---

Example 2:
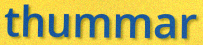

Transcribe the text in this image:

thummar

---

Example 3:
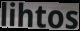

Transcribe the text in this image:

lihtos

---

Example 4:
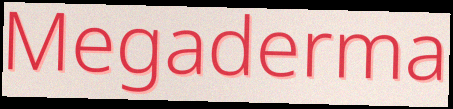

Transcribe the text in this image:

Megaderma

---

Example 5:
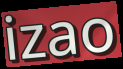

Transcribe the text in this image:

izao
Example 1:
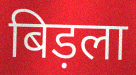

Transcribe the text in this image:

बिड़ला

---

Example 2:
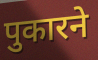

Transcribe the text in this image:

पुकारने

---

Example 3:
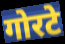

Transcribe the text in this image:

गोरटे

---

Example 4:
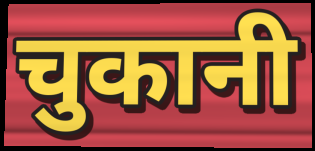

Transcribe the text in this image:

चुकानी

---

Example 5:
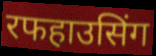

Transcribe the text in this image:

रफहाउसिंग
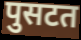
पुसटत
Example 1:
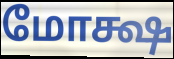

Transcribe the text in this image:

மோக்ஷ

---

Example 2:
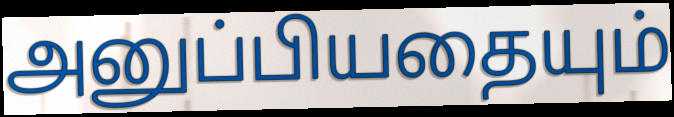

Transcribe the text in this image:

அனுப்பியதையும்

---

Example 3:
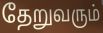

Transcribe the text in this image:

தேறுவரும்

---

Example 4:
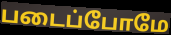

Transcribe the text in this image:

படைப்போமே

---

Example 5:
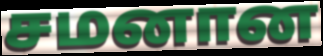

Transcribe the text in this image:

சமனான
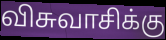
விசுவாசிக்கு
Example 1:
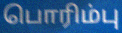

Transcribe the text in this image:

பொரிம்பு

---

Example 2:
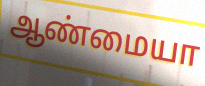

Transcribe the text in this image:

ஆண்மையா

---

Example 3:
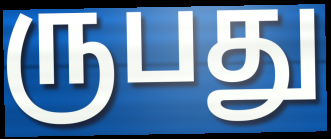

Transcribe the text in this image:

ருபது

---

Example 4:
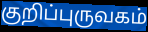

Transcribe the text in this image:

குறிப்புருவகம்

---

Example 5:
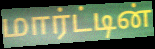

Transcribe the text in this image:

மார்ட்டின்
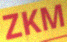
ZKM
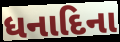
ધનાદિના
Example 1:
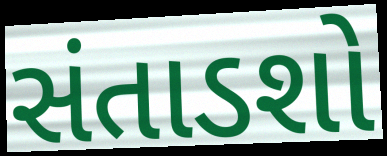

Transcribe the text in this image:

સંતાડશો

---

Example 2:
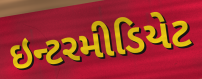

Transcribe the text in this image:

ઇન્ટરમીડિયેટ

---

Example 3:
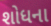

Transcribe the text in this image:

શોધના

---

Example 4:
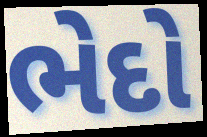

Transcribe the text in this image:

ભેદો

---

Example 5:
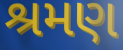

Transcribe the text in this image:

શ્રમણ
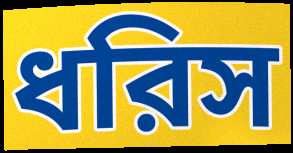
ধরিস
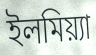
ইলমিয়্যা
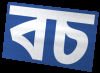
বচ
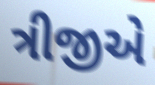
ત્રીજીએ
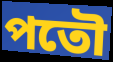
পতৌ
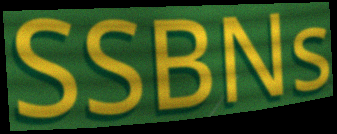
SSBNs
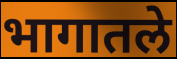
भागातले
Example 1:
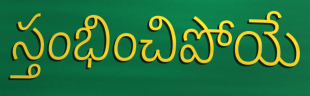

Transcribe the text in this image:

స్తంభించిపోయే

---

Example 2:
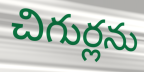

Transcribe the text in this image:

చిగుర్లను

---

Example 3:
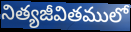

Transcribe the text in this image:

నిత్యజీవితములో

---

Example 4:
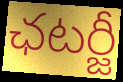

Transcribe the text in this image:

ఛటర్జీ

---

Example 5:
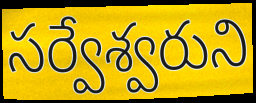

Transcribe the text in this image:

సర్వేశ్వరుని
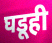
============
[TASK TO COMPLETE]: Write out each line of the data exactly; the images should be left out.

[EXERCISE ANSWER]:
---

Example 2:

Transcribe the text in this image:

thummar

---

Example 3:

Transcribe the text in this image:

lihtos

---

Example 4:

Transcribe the text in this image:

Megaderma

---

Example 5:

Transcribe the text in this image:

izao
Example 1:

Transcribe the text in this image:

बिड़ला

---

Example 2:

Transcribe the text in this image:

पुकारने

---

Example 3:

Transcribe the text in this image:

गोरटे

---

Example 4:

Transcribe the text in this image:

चुकानी

---

Example 5:

Transcribe the text in this image:

रफहाउसिंग
पुसटत
Example 1:

Transcribe the text in this image:

மோக்ஷ

---

Example 2:

Transcribe the text in this image:

அனுப்பியதையும்

---

Example 3:

Transcribe the text in this image:

தேறுவரும்

---

Example 4:

Transcribe the text in this image:

படைப்போமே

---

Example 5:

Transcribe the text in this image:

சமனான
விசுவாசிக்கு
Example 1:

Transcribe the text in this image:

பொரிம்பு

---

Example 2:

Transcribe the text in this image:

ஆண்மையா

---

Example 3:

Transcribe the text in this image:

ருபது

---

Example 4:

Transcribe the text in this image:

குறிப்புருவகம்

---

Example 5:

Transcribe the text in this image:

மார்ட்டின்
ZKM
ધનાદિના
Example 1:

Transcribe the text in this image:

સંતાડશો

---

Example 2:

Transcribe the text in this image:

ઇન્ટરમીડિયેટ

---

Example 3:

Transcribe the text in this image:

શોધના

---

Example 4:

Transcribe the text in this image:

ભેદો

---

Example 5:

Transcribe the text in this image:

શ્રમણ
ধরিস
ইলমিয়্যা
বচ
ત્રીજીએ
পতৌ
SSBNs
भागातले
Example 1:

Transcribe the text in this image:

స్తంభించిపోయే

---

Example 2:

Transcribe the text in this image:

చిగుర్లను

---

Example 3:

Transcribe the text in this image:

నిత్యజీవితములో

---

Example 4:

Transcribe the text in this image:

ఛటర్జీ

---

Example 5:

Transcribe the text in this image:

సర్వేశ్వరుని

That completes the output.